Stored items from a collection:
┌──
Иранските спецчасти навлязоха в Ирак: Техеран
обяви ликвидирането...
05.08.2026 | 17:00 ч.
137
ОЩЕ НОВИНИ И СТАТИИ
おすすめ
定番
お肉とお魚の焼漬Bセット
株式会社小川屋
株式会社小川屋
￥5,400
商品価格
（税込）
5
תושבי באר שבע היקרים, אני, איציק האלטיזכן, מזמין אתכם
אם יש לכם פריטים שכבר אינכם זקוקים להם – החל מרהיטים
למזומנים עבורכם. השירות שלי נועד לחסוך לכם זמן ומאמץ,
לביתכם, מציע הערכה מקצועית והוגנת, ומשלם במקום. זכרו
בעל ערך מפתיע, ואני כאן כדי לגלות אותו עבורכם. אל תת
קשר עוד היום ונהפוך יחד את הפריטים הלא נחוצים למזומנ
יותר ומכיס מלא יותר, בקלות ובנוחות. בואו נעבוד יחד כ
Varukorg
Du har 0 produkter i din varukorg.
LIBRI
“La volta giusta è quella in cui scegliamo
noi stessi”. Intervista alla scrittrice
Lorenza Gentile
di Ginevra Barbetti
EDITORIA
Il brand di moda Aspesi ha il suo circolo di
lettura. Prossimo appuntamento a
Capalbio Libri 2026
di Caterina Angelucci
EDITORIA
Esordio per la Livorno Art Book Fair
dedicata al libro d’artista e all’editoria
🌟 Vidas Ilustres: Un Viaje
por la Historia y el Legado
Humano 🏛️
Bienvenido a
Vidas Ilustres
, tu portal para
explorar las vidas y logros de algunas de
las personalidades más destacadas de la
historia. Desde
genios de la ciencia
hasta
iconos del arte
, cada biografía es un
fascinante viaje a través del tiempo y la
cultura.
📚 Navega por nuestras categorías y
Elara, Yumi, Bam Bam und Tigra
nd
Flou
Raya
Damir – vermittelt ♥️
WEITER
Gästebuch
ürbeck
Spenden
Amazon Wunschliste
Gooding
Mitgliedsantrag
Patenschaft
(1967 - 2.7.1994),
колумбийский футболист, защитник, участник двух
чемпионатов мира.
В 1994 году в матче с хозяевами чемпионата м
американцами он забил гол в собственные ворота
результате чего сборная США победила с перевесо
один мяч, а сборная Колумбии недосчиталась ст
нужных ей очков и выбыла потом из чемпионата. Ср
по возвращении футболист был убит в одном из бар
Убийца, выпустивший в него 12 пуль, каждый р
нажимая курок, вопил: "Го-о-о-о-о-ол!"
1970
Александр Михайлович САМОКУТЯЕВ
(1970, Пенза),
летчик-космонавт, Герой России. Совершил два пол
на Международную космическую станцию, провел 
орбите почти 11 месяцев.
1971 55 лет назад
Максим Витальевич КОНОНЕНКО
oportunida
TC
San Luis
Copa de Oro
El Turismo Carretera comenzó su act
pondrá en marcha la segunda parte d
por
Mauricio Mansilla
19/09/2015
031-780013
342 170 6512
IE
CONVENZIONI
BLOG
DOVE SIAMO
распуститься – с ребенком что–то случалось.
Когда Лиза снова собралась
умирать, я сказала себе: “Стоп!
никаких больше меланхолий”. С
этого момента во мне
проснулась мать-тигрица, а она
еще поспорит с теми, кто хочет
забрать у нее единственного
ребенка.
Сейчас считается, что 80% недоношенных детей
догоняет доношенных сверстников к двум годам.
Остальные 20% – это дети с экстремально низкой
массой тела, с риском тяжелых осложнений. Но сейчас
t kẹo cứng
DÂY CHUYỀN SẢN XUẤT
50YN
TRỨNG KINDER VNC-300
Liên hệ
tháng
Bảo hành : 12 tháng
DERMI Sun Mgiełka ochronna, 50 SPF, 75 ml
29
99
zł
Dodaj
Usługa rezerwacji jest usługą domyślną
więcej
└──
Problem:
Retype, character for character, the rows from the very first line through the line containing "американцами он забил", including both of those lines.

Solution to the exercise:
Иранските спецчасти навлязоха в Ирак: Техеран
обяви ликвидирането...
05.08.2026 | 17:00 ч.
137
ОЩЕ НОВИНИ И СТАТИИ
おすすめ
定番
お肉とお魚の焼漬Bセット
株式会社小川屋
株式会社小川屋
￥5,400
商品価格
（税込）
5
תושבי באר שבע היקרים, אני, איציק האלטיזכן, מזמין אתכם
אם יש לכם פריטים שכבר אינכם זקוקים להם – החל מרהיטים
למזומנים עבורכם. השירות שלי נועד לחסוך לכם זמן ומאמץ,
לביתכם, מציע הערכה מקצועית והוגנת, ומשלם במקום. זכרו
בעל ערך מפתיע, ואני כאן כדי לגלות אותו עבורכם. אל תת
קשר עוד היום ונהפוך יחד את הפריטים הלא נחוצים למזומנ
יותר ומכיס מלא יותר, בקלות ובנוחות. בואו נעבוד יחד כ
Varukorg
Du har 0 produkter i din varukorg.
LIBRI
“La volta giusta è quella in cui scegliamo
noi stessi”. Intervista alla scrittrice
Lorenza Gentile
di Ginevra Barbetti
EDITORIA
Il brand di moda Aspesi ha il suo circolo di
lettura. Prossimo appuntamento a
Capalbio Libri 2026
di Caterina Angelucci
EDITORIA
Esordio per la Livorno Art Book Fair
dedicata al libro d’artista e all’editoria
🌟 Vidas Ilustres: Un Viaje
por la Historia y el Legado
Humano 🏛️
Bienvenido a
Vidas Ilustres
, tu portal para
explorar las vidas y logros de algunas de
las personalidades más destacadas de la
historia. Desde
genios de la ciencia
hasta
iconos del arte
, cada biografía es un
fascinante viaje a través del tiempo y la
cultura.
📚 Navega por nuestras categorías y
Elara, Yumi, Bam Bam und Tigra
nd
Flou
Raya
Damir – vermittelt ♥️
WEITER
Gästebuch
ürbeck
Spenden
Amazon Wunschliste
Gooding
Mitgliedsantrag
Patenschaft
(1967 - 2.7.1994),
колумбийский футболист, защитник, участник двух
чемпионатов мира.
В 1994 году в матче с хозяевами чемпионата м
американцами он забил гол в собственные ворота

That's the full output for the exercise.